Emergent Mind

Abstract

Multi-task learning is widely used in computer vision. Currently, object detection models utilize shared feature map to complete classification and localization tasks simultaneously. By comparing the performance between the original Faster R-CNN and that with partially separated feature maps, we show that: (1) Sharing high-level features for the classification and localization tasks is sub-optimal; (2) Large stride is beneficial for classification but harmful for localization; (3) Global context information could improve the performance of classification.
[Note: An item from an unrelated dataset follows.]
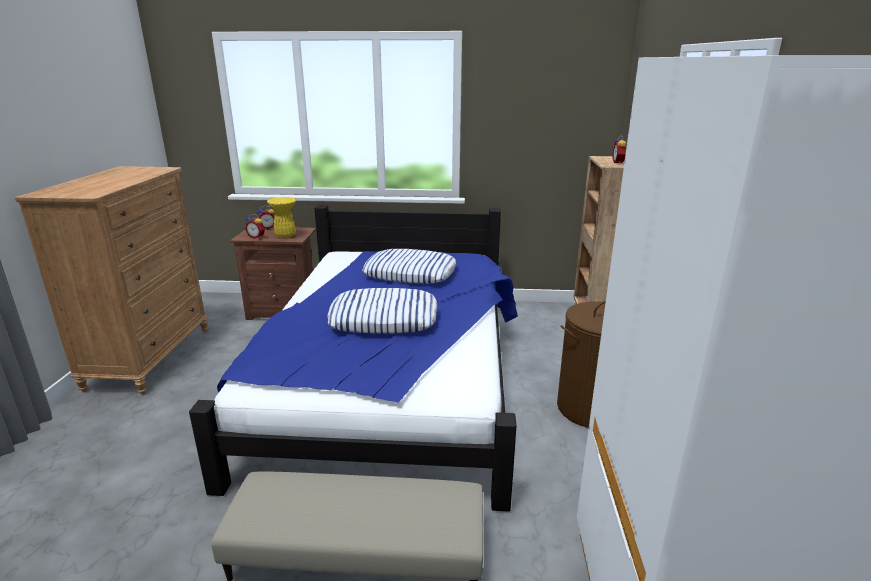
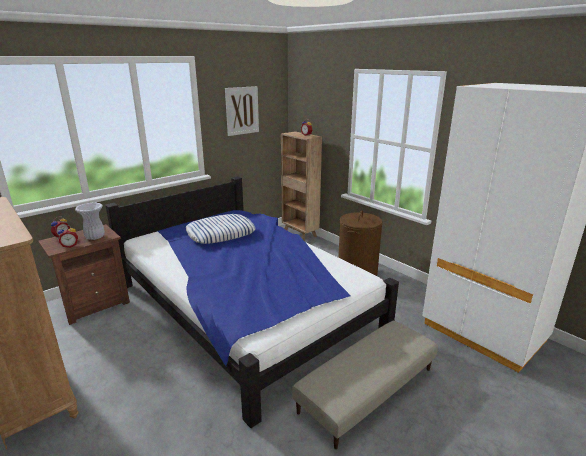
camera: 45 degrees left, 0 degrees up
(286, 236) = (95, 237): yellow vase -> white vase
(384, 319) = (261, 263): pillow -> none
(532, 114) = (242, 110): none -> picture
Based on these findings, we proposed a paradigm called Gap-optimized region based convolutional network (G-RCN), which aims to separating these two tasks and optimizing the gap between them. The paradigm was firstly applied to correct the current ResNet protocol by simply reducing the stride and moving the Conv5 block from the head to the feature extraction network, which brings 3.6 improvement of AP70 on the PASCAL VOC dataset and 1.5 improvement of AP on the COCO dataset for ResNet50. Next, the new method is applied on the Faster R-CNN with backbone of VGG16,ResNet50 and ResNet101, which brings above 2.0 improvement of AP70 on the PASCAL VOC dataset and above 1.9 improvement of AP on the COCO dataset. Noticeably, the implementation of G-RCN only involves a few structural modifications, with no extra module added.